Truth Commission Snapshot 20
The Pedagogical Proposal of the Truth Commission
In the two and half years since the Colombian Truth Commission began its mandate, it has developed a pedagogical strategy for generating cultural and educational initiatives to engage the public with its final report. This strategy also seeks to promote cultural and social transformations that contribute to non-repetition of the conflict, taking into account territorial, ethnic, and gender approaches. This snapshot sets out the Truth Commission’s pedagogical commitment and Embrace Dialogue’s (ReD) collaboration in this area.
The Co-creation Laboratories of Pedagogical Tools
The Commission has undertaken various pedagogical processes to reach most national territories in collaboration with partner organisations. Interventions have focused on young people in schools and universities, recognising that the country’s transformations to achieve a positive and sustainable peace need support from the next generation.
Accordingly, in 2020, the Commission created the co-creation laboratories of pedagogical tools. These laboratories aim to establish a dialogue with educational communities throughout the country in order to promote necessary social and cultural transformations and to support children and adolescents, many of whom grow up in adversity due to the presence and aftermath of armed conflict. The initiative also seeks to strengthen a network of educational communities and their partner organizations. Their efforts aim to set the groundwork for the Commission’s legacy and advance understanding of the final report, which is due by November of this year.
Developed remotely during the COVID-19 pandemic, the laboratories had their first pilot session in the second half of 2020. Five members of the ReD pedagogy team were among the one hundred participants. 2021 saw a new cohort begin, featuring one hundred new participants, selected from across the ten macro-territorial regions of the Commission, including people living in exile. In this new process, which will run until the middle of this year, ReD was chosen to carry out the design and coordination of the laboratories. In close cooperation with the Commission’s pedagogy, and drawing on the feedback from the first cohort, ReD made various adjustments to strengthen the delivery and design of the laboratories.
The laboratories are designed to guide, encourage, and accompany the participants in a co-creation process across 12 sessions throughout the first half of 2021. The participants must develop and/or adapt pedagogical tools to understand the value of the truth and the central elements of the Commission’s mandate:
- To clarify and understand what happened in the conflict
- To recognise the dignity of the victims and the impacts of the conflict
- To act and build relationships for coexistence, so that conflict does not recur in the places where it persists.
ReD Investment in the Process
ReD has designed a process that comprises three stages:
- Introduce the process, and allow participants to meet and bond as a team.
- Guide the formation of working groups and alliances for collaborative action using the proposed tools.
- Monitor and support the participants in the co-creation process, and consolidate strategies for the creation of a pedagogical network that will promote the continuity of these practices.
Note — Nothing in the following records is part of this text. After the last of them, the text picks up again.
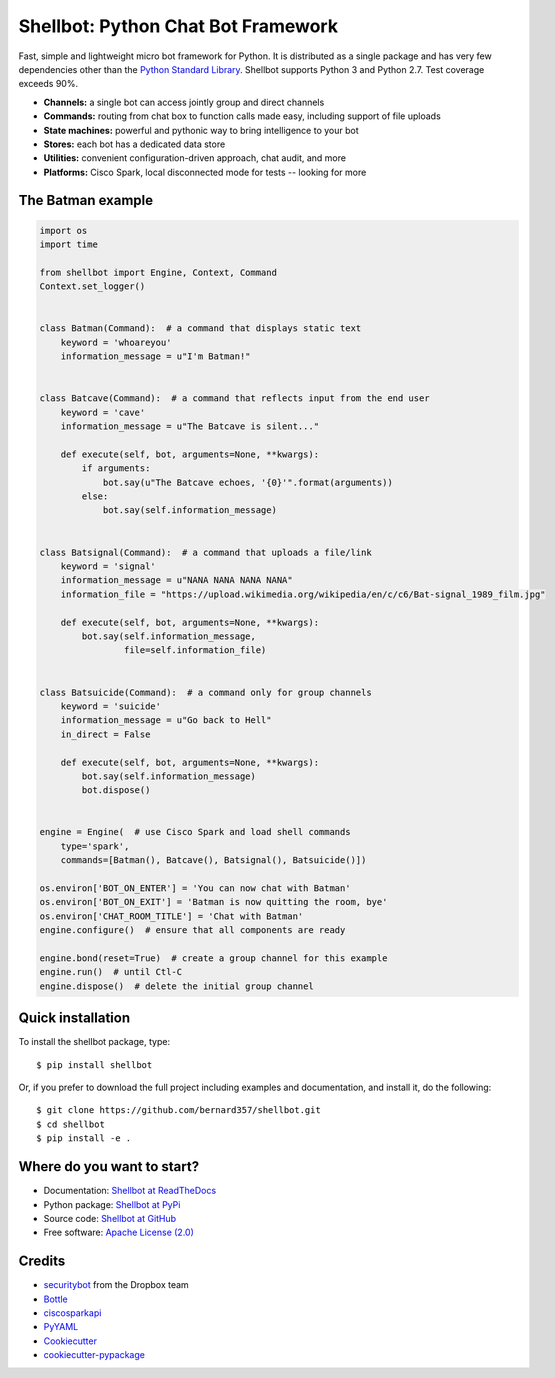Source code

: ===================================
Shellbot: Python Chat Bot Framework
===================================

.. image:: https://readthedocs.org/projects/shellbot-framework/badge/?version=latest
   :target: http://shellbot-framework.readthedocs.io/en/latest/?badge=latest

.. image:: https://img.shields.io/pypi/v/shellbot.svg
   :target: https://pypi.python.org/pypi/shellbot

.. image:: https://img.shields.io/travis/bernard357/shellbot.svg
   :target: https://travis-ci.org/bernard357/shellbot

.. image:: https://img.shields.io/badge/coverage-93%25-green.svg
   :target: https://img.shields.io/badge/coverage-93%25-green.svg

.. image:: https://img.shields.io/pypi/pyversions/shellbot.svg?maxAge=2592000
   :target: https://www.python.org/

.. image:: https://img.shields.io/badge/License-Apache%202.0-blue.svg
   :target: http://www.apache.org/licenses/LICENSE-2.0


Fast, simple and lightweight micro bot framework for Python. It is distributed
as a single package and has very few dependencies other than the
`Python Standard Library <http://docs.python.org/library/>`_. Shellbot supports
Python 3 and Python 2.7. Test coverage exceeds 90%.

* **Channels:** a single bot can access jointly group and direct channels
* **Commands:** routing from chat box to function calls made easy, including support of file uploads
* **State machines:** powerful and pythonic way to bring intelligence to your bot
* **Stores:** each bot has a dedicated data store
* **Utilities:** convenient configuration-driven approach, chat audit, and more
* **Platforms:** Cisco Spark, local disconnected mode for tests -- looking for more

The Batman example
------------------

.. code-block:: python

      import os
      import time

      from shellbot import Engine, Context, Command
      Context.set_logger()


      class Batman(Command):  # a command that displays static text
          keyword = 'whoareyou'
          information_message = u"I'm Batman!"


      class Batcave(Command):  # a command that reflects input from the end user
          keyword = 'cave'
          information_message = u"The Batcave is silent..."

          def execute(self, bot, arguments=None, **kwargs):
              if arguments:
                  bot.say(u"The Batcave echoes, '{0}'".format(arguments))
              else:
                  bot.say(self.information_message)


      class Batsignal(Command):  # a command that uploads a file/link
          keyword = 'signal'
          information_message = u"NANA NANA NANA NANA"
          information_file = "https://upload.wikimedia.org/wikipedia/en/c/c6/Bat-signal_1989_film.jpg"

          def execute(self, bot, arguments=None, **kwargs):
              bot.say(self.information_message,
                      file=self.information_file)


      class Batsuicide(Command):  # a command only for group channels
          keyword = 'suicide'
          information_message = u"Go back to Hell"
          in_direct = False

          def execute(self, bot, arguments=None, **kwargs):
              bot.say(self.information_message)
              bot.dispose()


      engine = Engine(  # use Cisco Spark and load shell commands
          type='spark',
          commands=[Batman(), Batcave(), Batsignal(), Batsuicide()])

      os.environ['BOT_ON_ENTER'] = 'You can now chat with Batman'
      os.environ['BOT_ON_EXIT'] = 'Batman is now quitting the room, bye'
      os.environ['CHAT_ROOM_TITLE'] = 'Chat with Batman'
      engine.configure()  # ensure that all components are ready

      engine.bond(reset=True)  # create a group channel for this example
      engine.run()  # until Ctl-C
      engine.dispose()  # delete the initial group channel

Quick installation
------------------

To install the shellbot package, type::

    $ pip install shellbot

Or, if you prefer to download the full project including examples and documentation,
and install it, do the following::

    $ git clone https://github.com/bernard357/shellbot.git
    $ cd shellbot
    $ pip install -e .


Where do you want to start?
---------------------------

* Documentation: `Shellbot at ReadTheDocs`_
* Python package: `Shellbot at PyPi`_
* Source code: `Shellbot at GitHub`_
* Free software: `Apache License (2.0)`_


Credits
-------

* securitybot_ from the Dropbox team
* Bottle_
* ciscosparkapi_
* PyYAML_
* Cookiecutter_
* `cookiecutter-pypackage`_

.. _`Shellbot at ReadTheDocs`: http://shellbot-framework.readthedocs.io/en/latest/
.. _`Shellbot at PyPi`: https://pypi.python.org/pypi/shellbot
.. _`Shellbot at GitHub`: https://github.com/bernard357/shellbot
.. _`Apache License (2.0)`: http://www.apache.org/licenses/LICENSE-2.0

.. _securitybot: https://github.com/dropbox/securitybot
.. _Bottle: https://pypi.python.org/pypi/bottle
.. _ciscosparkapi: https://pypi.python.org/pypi/ciscosparkapi
.. _PyYAML: https://pypi.python.org/pypi/PyYAML
.. _Cookiecutter: https://github.com/audreyr/cookiecutter
.. _`cookiecutter-pypackage`: https://github.com/audreyr/cookiecutter-pypackage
ReD has established a structure so that each session combines the three dimensions of human beings – thought, emotion, and action – or in the Commission’s own words: “clear thinking to understand what happened; feeling moved, which brings human beings closer to each other through emotions; and transformative action that drives changes to current attitudes and realities and seeks not to repeat what happened.” With this in mind, the sessions combine: symbolic moments with spaces for meeting and expressing emotions; conceptual moments that allow understanding and reflection on central issues, such as restorative justice, truth as a public good, and truth pedagogy; and moments of co-creation that are focused on working with pedagogical tools.
The challenge we face in the development of these laboratories is to achieve the expected result effectively, not only in terms of the pedagogical material produced but also the human fabric the process should generate. Closer human connections lead to a stronger educational community, and in the context of these laboratories, will contribute significantly to maintaining the Truth Commission’s legacy.
Embrace Dialogue invites Colombian society to become a part of this human fabric to defend the legacy of the Commission.